Customizing Your Vector Store

Customizing the Deep Lake Vector Store

How to Customize Deep Lake Vector Stores for Images, Multi-Embedding Applications, and More.

Under-the-hood, Deep Lake vector stores use the Deep Lake tabular format, where Tensors are conceptually equivalent to columns. A unique feature in Deep Lake is that Tensors can be customized to a variety of use-cases beyond simple embeddings of text.

Creating vector stores with non-text data

To create a Vector Store for images, we should write a custom embedding function that embeds images from a file using a neural network, since we cannot use OpenAI for embedding images yet.

import os
import torch
from torchvision import transforms, models
from torchvision.models.feature_extraction import create_feature_extractor
from PIL import Image

model = models.resnet18(pretrained=True)

return_nodes = {
    "avgpool": "embedding"
}
model = create_feature_extractor(model, return_nodes=return_nodes)

model.eval()
model.to("cpu")
tform = transforms.Compose([
    transforms.Resize((224,224)), 
    transforms.ToTensor(),
    transforms.Lambda(lambda x: torch.cat([x, x, x], dim=0) if x.shape[0] == 1 else x),
    transforms.Normalize([0.485, 0.456, 0.406], [0.229, 0.224, 0.225]),
])

def embedding_function(images, model = model, transform = tform, batch_size = 4):
    """Creates a list of embeddings based on a list of image filenames. Images are processed in batches."""

    if isinstance(images, str):
        images = [images]

    #Proceess the embeddings in batches, but return everything as a single list
    embeddings = []
    for i in range(0, len(images), batch_size):
        batch = torch.stack([transform(Image.open(item)) for item in images[i:i+batch_size]])
        batch = batch.to("cpu")
        with torch.no_grad():
            embeddings+= model(batch)['embedding'][:,:,0,0].cpu().numpy().tolist()

    return embeddings

Lets download and unzip 6 example images with common objects and create a list of containing their filenames.

data_folder = '/Users/istranic/ActiveloopCode/Datasets/common_objects'

image_fns = [os.path.join(data_folder, file) for file in os.listdir(data_folder) if os.path.splitext(file)[-1]=='.jpg']

Earlier in this tutorial, we did not specify any data-structure-related information when initializing the Vector Store, which by default creates a vector store with tensors for text, metadata, id (auto-populated), and embedding.

Here, we create a Vector Store for image similarity search, which should contains tensors for the image, its embedding, and the filename for the image. This can be achieved by specifying custom tensor_params.

vector_store_path = '/vector_store_getting_started_images"

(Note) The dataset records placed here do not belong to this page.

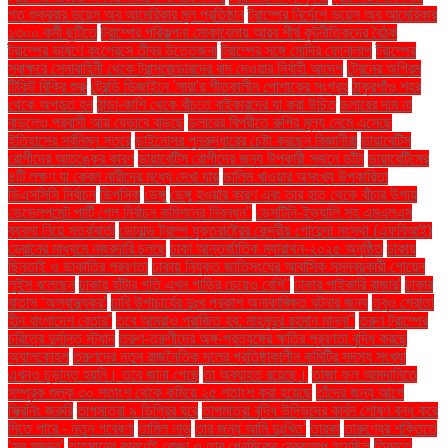
গত শুক্রবার ভয়েস অব আমেরিকার মূল প্রতিষ্ঠান
ট্রাম্পের নির্দেশে ভয়েস অব আমেরিকার
১৩০০ কর্মী ছুটিতে
ট্রাম্পের পরিকল্পনা মোকাবেলায় আরব শীর্ষ কূটনীতিকদের বৈঠক
ট্রাম্পের ভাষণে কংগ্রেসে তীব্র উত্তেজনা
ট্রাম্পের সঙ্গে মোদির ফোনালাপ
ট্রাম্পের
স্বাক্ষরে সেনাবাহিনী থেকে ট্রান্সজেন্ডারদের বাদ দেওয়ার নির্বাহী আদেশ
ট্রেনের অগ্রিম
টিকিট বিক্রি শুরু
ট্রেন্ডি ডিজাইনে 'সারা'র শীতকালীন পোশাকের সংগ্রহ
ঠাকুরগাঁও শহর
থেকে অপহৃত হন
ঠান্ডা-কাশি থেকে বাঁচতে বাইকারদের যা করা উচিত
ডলারের দাম না
বাড়লেও প্রবাসী আয় যেভাবে বাড়ছে
ডলারের বিপরীতে রুপির মূল্য নেমে এসেছে
ইতিহাসের সর্বনিম্ন স্তরে
ডাইনোসর পুনরুদ্ধারের চেষ্টা করছেন বিজ্ঞানীরা
ডায়াবেটিস
রোগীদের আতঙ্কের কারণ
ডায়াবেটিস রোগীদের জন্য উপকারী সজনে ডাঁটা
ডায়াবেটিসের
৪টি লক্ষণ যা কেবল নারীদের মধ্যে দেখা যায়
ডালিম খাওয়ার অসংখ্য উপকারিতা
ডিএসসিসি নির্বাচন
ডিপসিক
ডেঙ্গু
ডেঙ্গু হওয়ার কারণ এবং তার হাত থেকে বাঁচার উপায়
ডেভেলপমেন্ট পার্টি পেল নির্বাচন কমিশনের নিবন্ধন"
ডেসটিনি-ইভ্যালি সহ এমএলএম
ব্যবসা নিয়ে সতর্কবার্তা
ডোনাল্ড ট্রাম্প যুক্তরাষ্ট্রের কেন্দ্রীয় গোয়েন্দা সংস্থা (এফবিআই)
ড্রোনের মাধ্যমে নজরদারি চলছে
ঢাকা আন্তর্জাতিক ম্যারাথন-২০২৫ অনুষ্ঠিত
ঢাকায়
ছিনতাই ও ডাকাতির প্রবণতা
ঢাকায় নিযুক্ত জাতিসংঘের আবাসিক সমন্বয়কারী গোয়েন
লুইস বলেছেন
ঢাকায় হাঁটার গতি এখন গাড়ির চেয়েও বেশি''
ঢাকার পাইকারি বাজার'
ঢাকার
বাতাস ‘অস্বাস্থ্যকর’
ঢাবি উপাচার্যের দুঃখ প্রকাশ অনাকাঙ্ক্ষিত ঘটনার জন্য
তবুও শ্রোতা
হীন বাংলাদেশ বেতার”
তবে আমরাও পরাজিত হব: মাহমুদুর রহমান মান্না"
তরুণ ট্রাম্পের
চরিত্রে দুর্দান্ত স্ট্যান
তরুণ-তরুণীদের অঙ্গ-প্রত্যঙ্গের ক্ষতির প্রবণতা বৃদ্ধি করছে
অ্যালকোহল
তরুণদের নতুন রাজনৈতিক দলের প্রতিষ্ঠাকালীন কমিটির সদস্য সংখ্যা
এখনও চূড়ান্ত হয়নি। তবে জানা গেছে
তা অব্যাহত রয়েছে।
তাজা ফল আমদানিতে
সম্পূরক শুল্ক ৩০ শতাংশ থেকে কমিয়ে ২৫ শতাংশ করা হয়েছে
তাঁদের জন্য আগে
স্ক্রিনিং জরুরি
তাপমাত্রা ৯ ডিগ্রির ঘরে
তাপমাত্রা বৃদ্ধি উদ্ভিদের কার্বন শোষণ বন্ধ করে
দিতে পারে - নতুন গবেষণা
তামিল নাড়ু
তার জন্য আমি দুঃখিত'
তারকা
তারুণ্যের শক্তিতে
‘সব সম্ভব’
তাহসানের কারণেই রোজা ও তার প্রেমিকের ব্রেকআপ হয়েছিল
তিব্বতে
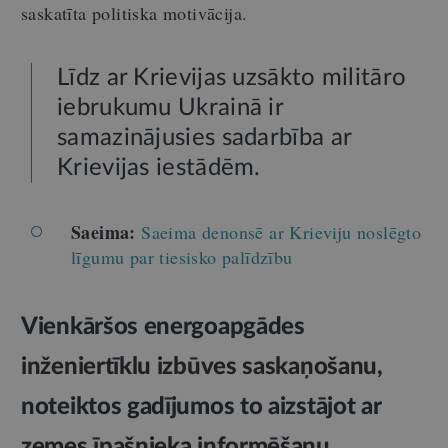
saskatīta politiska motivācija.
Līdz ar Krievijas uzsākto militāro
iebrukumu Ukrainā ir
samazinājusies sadarbība ar
Krievijas iestādēm.
Saeima:
Saeima denonsē ar Krieviju noslēgto
līgumu par tiesisko palīdzību
Vienkāršos energoapgādes
inženiertīklu izbūves saskaņošanu,
noteiktos gadījumos to aizstājot ar
zemes īpašnieka informēšanu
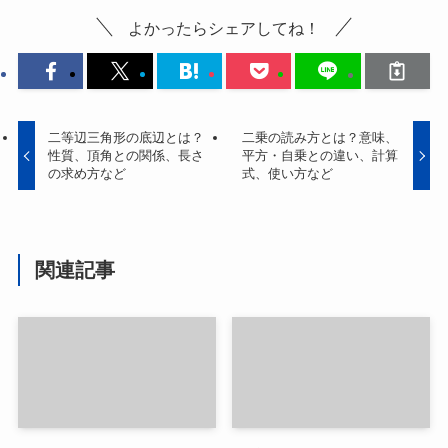
よかったらシェアしてね！
二等辺三角形の底辺とは？
二乗の読み方とは？意味、
性質、頂角との関係、長さ
平方・自乗との違い、計算
の求め方など
式、使い方など
関連記事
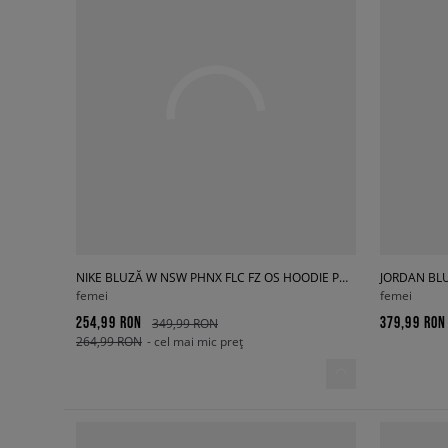
NIKE BLUZĂ W NSW PHNX FLC FZ OS HOODIE PHOENIX
JORDAN BLU
femei
femei
254,99 RON
379,99 RON
349,99 RON
264,99 RON
- cel mai mic preț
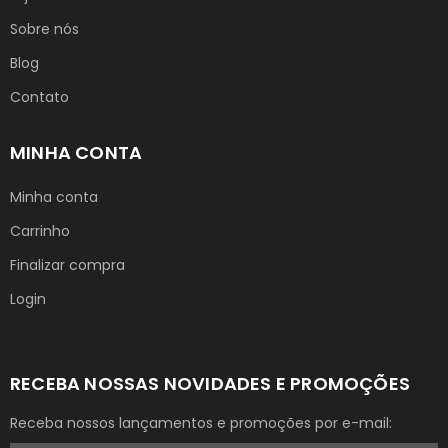
Sobre nós
Blog
Contato
MINHA CONTA
Minha conta
Carrinho
Finalizar compra
Login
RECEBA NOSSAS NOVIDADES E PROMOÇÕES
Receba nossos lançamentos e promoções por e-mail:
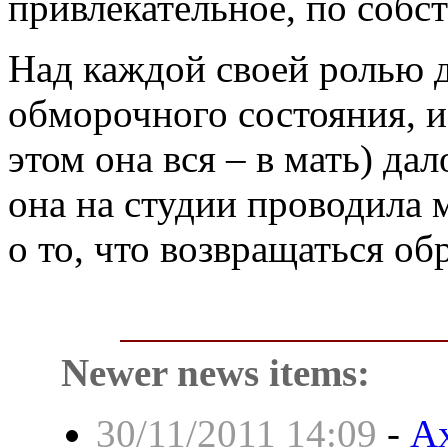
привлекательное, по собс
Над каждой своей ролью 
обморочного состояния, и
этом она вся – в мать) да
она на студии проводила 
о то, что возвращаться об
Newer news items:
30/11/2011 14:09
-
Ах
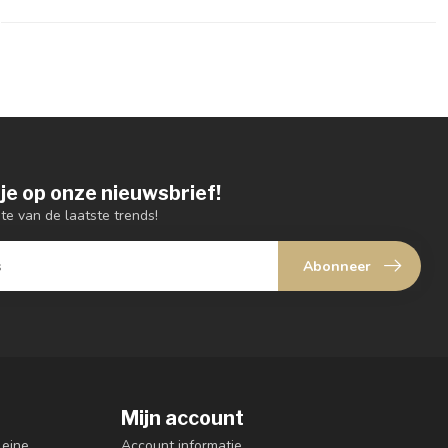
je op onze nieuwsbrief!
gte van de laatste trends!
Abonneer
Mijn account
leine
Account informatie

vector_store = VectorStore(
    path = vector_store_path,
    tensor_params = [{'name': 'image', 'htype': 'image', 'sample_compression': 'jpg'}, 
                     {'name': 'embedding', 'htype': 'embedding'}, 
                     {'name': 'filename', 'htype': 'text'}],
)

We add data to the Vector Store just as if we were adding text data earlier in the Getting Started Guide.

vector_store.add(image = image_fns,
                 filename = image_fns,
                 embedding_function = embedding_function, 
                 embedding_data = image_fns)

Let's find the image in the Vector Store that is most similar to the reference image below.

image_path = '/reference_image.jpg'

result = vector_store.search(embedding_data = [image_path], embedding_function = embedding_function)

We can display the result of the most similar image, which shows a picture of a yellow Lamborghini, which is fairly similar to the black Porsche above.